Question : ils ont parcouru des centaines d’années lumière avant d’atterrir sur la Terre ; ils sont si petits qu’on ne peut pas les voir à l’œil nu ; ils sont capables de traverser toute forme de matière dont le corps humain. Ce sont… ce sont… les muons ! A peine plus grosses qu’un électron, ces petites masses ont passionné l'année dernière une poignée d’élèves du lycée pilote innovant internationale, à Jaunay-Clan.
Ils les observent depuis deux ans déjà. Et leurs travaux ont été remarqués. Le 29 juin, ces jeunes gens ont remporté le premier prix national du concours "Faîtes de la science" (un chèque de 1 500 euros).

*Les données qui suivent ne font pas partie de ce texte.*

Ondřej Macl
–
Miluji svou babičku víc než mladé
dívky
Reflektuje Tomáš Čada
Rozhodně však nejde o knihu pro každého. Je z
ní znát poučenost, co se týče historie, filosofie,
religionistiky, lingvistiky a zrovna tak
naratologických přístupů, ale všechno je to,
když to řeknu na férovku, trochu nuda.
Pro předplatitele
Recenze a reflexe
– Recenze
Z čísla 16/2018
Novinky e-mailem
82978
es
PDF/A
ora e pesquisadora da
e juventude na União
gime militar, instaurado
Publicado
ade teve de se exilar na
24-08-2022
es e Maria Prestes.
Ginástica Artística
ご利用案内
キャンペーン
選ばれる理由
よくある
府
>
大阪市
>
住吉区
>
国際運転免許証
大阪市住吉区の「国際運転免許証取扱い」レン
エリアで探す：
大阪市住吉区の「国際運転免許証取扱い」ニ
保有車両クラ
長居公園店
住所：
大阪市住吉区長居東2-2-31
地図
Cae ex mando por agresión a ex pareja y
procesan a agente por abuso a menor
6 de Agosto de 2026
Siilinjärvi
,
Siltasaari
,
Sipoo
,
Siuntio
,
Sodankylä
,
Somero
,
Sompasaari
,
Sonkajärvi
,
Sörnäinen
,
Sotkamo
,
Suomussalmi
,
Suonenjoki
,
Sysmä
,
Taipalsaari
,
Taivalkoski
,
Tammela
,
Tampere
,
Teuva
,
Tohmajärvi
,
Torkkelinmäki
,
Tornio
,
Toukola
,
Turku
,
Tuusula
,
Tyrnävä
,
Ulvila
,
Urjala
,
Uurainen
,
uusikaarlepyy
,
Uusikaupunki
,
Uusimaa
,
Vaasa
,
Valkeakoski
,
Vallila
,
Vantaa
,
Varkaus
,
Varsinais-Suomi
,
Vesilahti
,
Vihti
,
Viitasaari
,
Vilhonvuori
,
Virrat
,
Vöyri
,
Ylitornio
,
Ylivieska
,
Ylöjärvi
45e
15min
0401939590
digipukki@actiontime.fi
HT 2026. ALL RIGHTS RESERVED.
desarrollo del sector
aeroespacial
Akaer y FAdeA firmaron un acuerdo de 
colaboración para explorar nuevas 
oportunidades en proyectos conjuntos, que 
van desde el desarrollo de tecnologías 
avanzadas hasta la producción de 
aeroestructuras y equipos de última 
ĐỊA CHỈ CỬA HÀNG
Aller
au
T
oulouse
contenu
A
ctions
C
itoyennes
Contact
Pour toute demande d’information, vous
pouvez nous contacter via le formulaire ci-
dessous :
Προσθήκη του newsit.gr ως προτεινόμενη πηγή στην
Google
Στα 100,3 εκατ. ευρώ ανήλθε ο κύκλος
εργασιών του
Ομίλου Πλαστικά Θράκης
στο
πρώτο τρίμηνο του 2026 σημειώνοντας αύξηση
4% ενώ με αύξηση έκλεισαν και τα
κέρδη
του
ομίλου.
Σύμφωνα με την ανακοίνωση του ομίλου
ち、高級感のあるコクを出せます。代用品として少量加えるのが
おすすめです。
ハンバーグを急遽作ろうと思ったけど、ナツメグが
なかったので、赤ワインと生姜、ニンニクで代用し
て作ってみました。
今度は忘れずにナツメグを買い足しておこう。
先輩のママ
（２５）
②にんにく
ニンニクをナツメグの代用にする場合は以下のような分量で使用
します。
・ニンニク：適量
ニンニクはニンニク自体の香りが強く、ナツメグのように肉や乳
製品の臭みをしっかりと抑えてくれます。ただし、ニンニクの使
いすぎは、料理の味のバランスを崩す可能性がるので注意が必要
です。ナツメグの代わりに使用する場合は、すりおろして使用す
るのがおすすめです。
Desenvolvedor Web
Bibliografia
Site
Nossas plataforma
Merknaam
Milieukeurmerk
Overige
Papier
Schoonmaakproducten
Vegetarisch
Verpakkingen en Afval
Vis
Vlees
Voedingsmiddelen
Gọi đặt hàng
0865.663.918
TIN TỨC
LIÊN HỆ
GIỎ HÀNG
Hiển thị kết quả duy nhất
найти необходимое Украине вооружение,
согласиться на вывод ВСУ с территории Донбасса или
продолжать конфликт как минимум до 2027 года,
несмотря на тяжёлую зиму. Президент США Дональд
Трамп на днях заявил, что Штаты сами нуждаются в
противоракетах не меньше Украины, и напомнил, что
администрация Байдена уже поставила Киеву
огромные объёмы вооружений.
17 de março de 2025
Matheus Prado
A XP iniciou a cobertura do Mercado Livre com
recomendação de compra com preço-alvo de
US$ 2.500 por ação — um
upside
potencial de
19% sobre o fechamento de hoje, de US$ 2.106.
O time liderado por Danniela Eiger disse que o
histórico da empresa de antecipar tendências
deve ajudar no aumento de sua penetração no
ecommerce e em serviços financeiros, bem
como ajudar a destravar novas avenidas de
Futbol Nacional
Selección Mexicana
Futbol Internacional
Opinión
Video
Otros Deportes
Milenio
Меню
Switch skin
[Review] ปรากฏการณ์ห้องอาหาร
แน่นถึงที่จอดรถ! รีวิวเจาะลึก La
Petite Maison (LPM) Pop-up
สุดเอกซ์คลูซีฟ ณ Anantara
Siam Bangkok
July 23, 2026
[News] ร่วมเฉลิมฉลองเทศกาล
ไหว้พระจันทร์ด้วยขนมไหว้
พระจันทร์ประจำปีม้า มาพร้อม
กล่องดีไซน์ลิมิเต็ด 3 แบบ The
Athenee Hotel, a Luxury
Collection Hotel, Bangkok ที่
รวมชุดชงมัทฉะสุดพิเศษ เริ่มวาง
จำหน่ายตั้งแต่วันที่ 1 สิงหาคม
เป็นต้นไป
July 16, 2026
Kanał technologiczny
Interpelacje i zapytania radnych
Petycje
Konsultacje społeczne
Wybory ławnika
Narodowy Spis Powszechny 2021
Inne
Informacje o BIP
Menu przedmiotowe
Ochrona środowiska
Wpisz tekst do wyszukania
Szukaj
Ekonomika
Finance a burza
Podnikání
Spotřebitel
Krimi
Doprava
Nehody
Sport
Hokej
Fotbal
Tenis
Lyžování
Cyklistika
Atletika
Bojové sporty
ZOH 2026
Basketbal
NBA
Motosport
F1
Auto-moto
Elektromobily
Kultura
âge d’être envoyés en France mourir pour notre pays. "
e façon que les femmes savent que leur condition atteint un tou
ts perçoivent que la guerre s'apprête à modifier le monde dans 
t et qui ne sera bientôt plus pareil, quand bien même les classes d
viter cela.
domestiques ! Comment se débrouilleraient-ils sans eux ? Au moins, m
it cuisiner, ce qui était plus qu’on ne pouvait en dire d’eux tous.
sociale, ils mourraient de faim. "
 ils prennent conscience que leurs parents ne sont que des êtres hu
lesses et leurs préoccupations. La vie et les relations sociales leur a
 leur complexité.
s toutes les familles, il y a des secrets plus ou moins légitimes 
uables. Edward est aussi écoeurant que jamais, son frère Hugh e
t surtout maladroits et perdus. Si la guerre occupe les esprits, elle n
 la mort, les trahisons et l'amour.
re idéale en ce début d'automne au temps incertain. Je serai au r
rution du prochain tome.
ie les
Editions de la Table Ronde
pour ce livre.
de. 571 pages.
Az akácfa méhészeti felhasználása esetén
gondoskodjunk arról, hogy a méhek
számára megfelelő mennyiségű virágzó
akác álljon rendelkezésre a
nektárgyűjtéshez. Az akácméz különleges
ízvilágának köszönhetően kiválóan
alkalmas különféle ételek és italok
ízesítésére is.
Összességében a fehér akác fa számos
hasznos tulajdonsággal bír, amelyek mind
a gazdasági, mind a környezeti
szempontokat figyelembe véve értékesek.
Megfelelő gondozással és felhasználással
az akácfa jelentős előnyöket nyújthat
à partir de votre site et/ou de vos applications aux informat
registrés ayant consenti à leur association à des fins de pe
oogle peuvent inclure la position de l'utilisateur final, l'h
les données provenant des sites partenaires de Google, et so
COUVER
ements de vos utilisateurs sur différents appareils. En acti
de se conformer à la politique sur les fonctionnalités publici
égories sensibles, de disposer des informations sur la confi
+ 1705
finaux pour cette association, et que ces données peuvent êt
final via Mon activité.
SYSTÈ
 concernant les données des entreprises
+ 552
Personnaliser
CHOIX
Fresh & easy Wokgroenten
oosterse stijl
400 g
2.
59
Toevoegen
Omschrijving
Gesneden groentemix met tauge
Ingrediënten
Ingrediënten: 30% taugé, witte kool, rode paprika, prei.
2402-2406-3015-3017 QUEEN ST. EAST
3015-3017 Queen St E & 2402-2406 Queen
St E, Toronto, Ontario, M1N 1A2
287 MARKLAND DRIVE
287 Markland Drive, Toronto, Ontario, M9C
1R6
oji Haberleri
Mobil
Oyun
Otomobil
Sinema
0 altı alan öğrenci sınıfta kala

Après avoir fabriqué une chambre à brouillard, capable de matérialiser les trajectoires des muons, l’équipe a gagné le droit d’utiliser l’un des sept « cosmodétecteurs » développés par le Centre de physique des particules de Marseille, en octobre 2009. Les mesures obtenues en deux mois dans la cour du lycée a séduit le jury national des Olympiades de physique qui lui a remis le premier prix, dit de « La Roue céleste », le 29 janvier dernier à Paris.
Des experts interloqués
Inscrite au programme « Sciences à l’école », l’étude des muons a mobilisé les jeunes plusieurs heures par semaine, en dehors des temps de cours. Cerise sur le gâteau, leurs résultats ont interloqué deux experts des muons du Commissariat à l’énergie atomique.
« Les travaux menés il y a 40 ans par Pierre Auger avaient été écartés par les chercheurs. Grâce à nos techniques modernes, nous avons réhabilité ce scientifique », explique Jean-Brice Meyer, enseignant de Physique au LP2I.
Elèves et chercheurs ont échangé des emails durant toute l'année. D’égal à égal. Cette expérience a suscité des vocations. En Terminale, Julien a trouvé sa voie. Il se lancera dans la recherche fondamentale :
« J’apprécie beaucoup d’avancer pas à pas vers la solution, d’autant que les réactions physiques sont observables immédiatement. » Et en plus, il a fait progresser la science.